• Texto proporcionado:
▶

Y luego está el permiso. O la decisión del superior de turno que piensa que es mejor la televisión de plasma de muchas pulgadas para que los hermanos vean mejor el futbol. O la buena voluntad del ecónomo que cree estar ayudando a hacer comunidad cuando la despensa está llena de los productos más caros del mercado porque son mejores. O la inconsciencia de quien, por crear comunidad, planea una semanita en la playa en un hotelito mono de la costa del Sol. La casuística sería interminable. El caso es que luego nos extrañamos de que un hermano dé un grito en la mesa muy enfadado porque aquel día no ha encontrado en el frigorífico la marca del yogourt que le gusta. Estamos locos.
Si a estas situaciones cotidianas le añadimos el afán por tener lo último en tecnología, cuentas bancarias personales o fines de semana libres, el cóctel está servido: terminamos siendo burgueses de medio pelo, egoístas e insufribles, para los que el celibato es la perfecta excusa para vivir mejor y más tranquilos.
Puede que sea una caricatura. O quizás no tanto. Porque estoy seguro de que a más de uno se le han venido a la mente situaciones concretas que vivimos en nuestra comunidad o en nuestra congregación. Es verdad que la mayor parte de los hermanos y hermanas no están en esta onda, pero sin entrar en lo banal de los ejemplos, una mirada crítica a nuestro alrededor nos ayuda a concluir que hemos dejado de ser significativos – en buena media – por nuestro modo de vivir.
Hemos de aprender a vivir con menos bienes. Es urgente buscar estilos de vida más esenciales, más austeros, más simples. Sólo así estaremos verdaderamente disponibles, porque ligeros de equipaje. Y no tendremos miedo a desinstalarnos, a ir donde el Señor nos envíe, a estar cerca de los que menos tienen porque nosotros tampoco tenemos nada: “no tengo ni oro ni plata… pero lo que tengo te lo doy. En Nombre de Jesús Nazareno, levántate y anda” (Hch 3, 6).

◀

• Tareas por hacer:
• a. En el texto sobre la vida en comunidad, ¿qué no encuentra en el frigorífico el hermano que da un grito en la mesa?
• b. Enumera, por favor, las tres cosas que, según el texto sobre la vida en comunidad, se añaden a las situaciones cotidianas para que «el cóctel está servido».

• Líneas aportadas:
▶

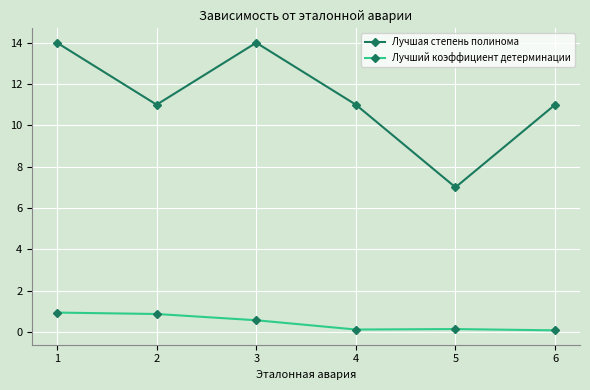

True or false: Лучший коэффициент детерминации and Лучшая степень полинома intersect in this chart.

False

◀
▶

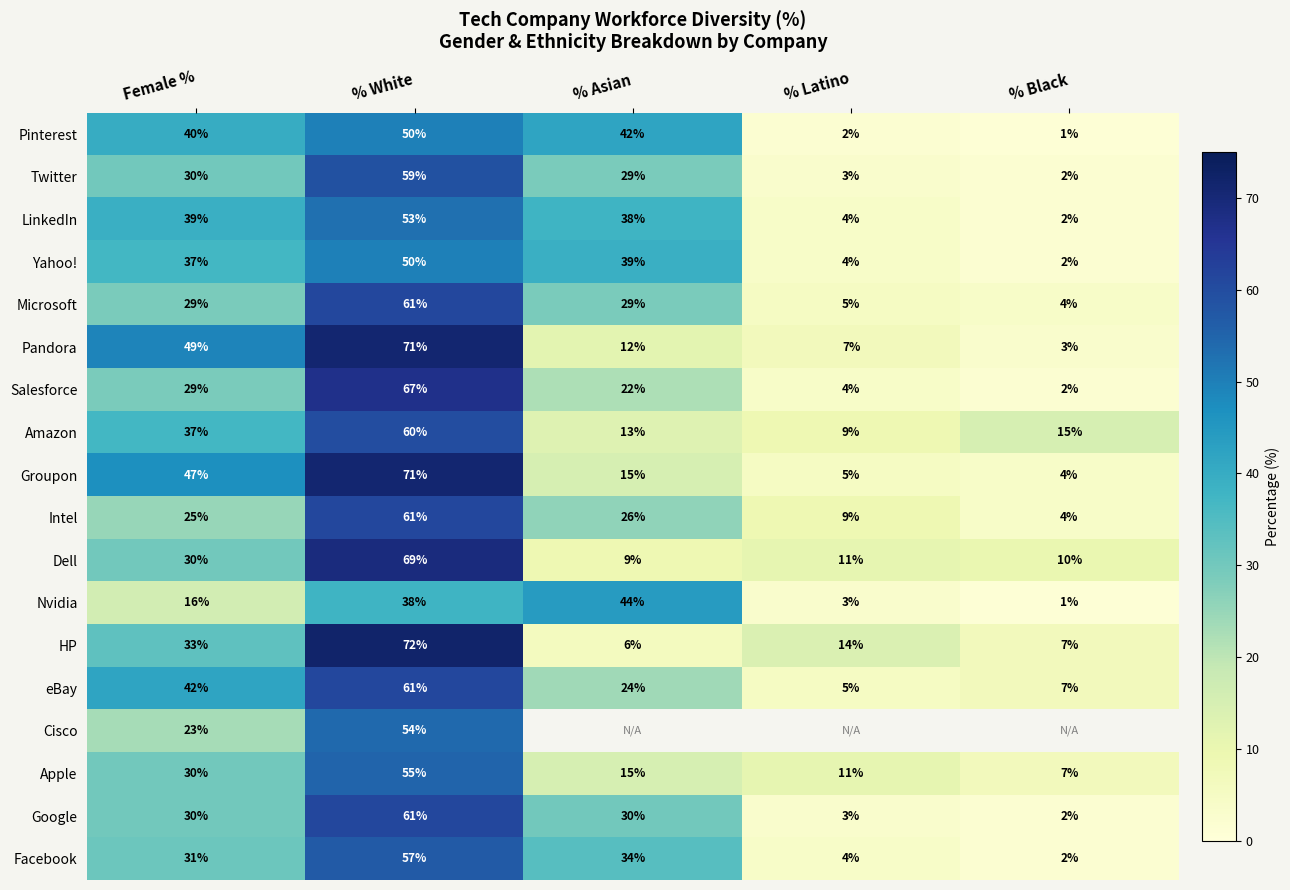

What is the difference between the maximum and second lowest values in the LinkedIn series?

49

◀

• Respuestas por tarea:
• a. La marca del yogourt que le gusta.

• b.
- El afán por tener lo último en tecnología
- Cuentas bancarias personales
- Fines de semana libres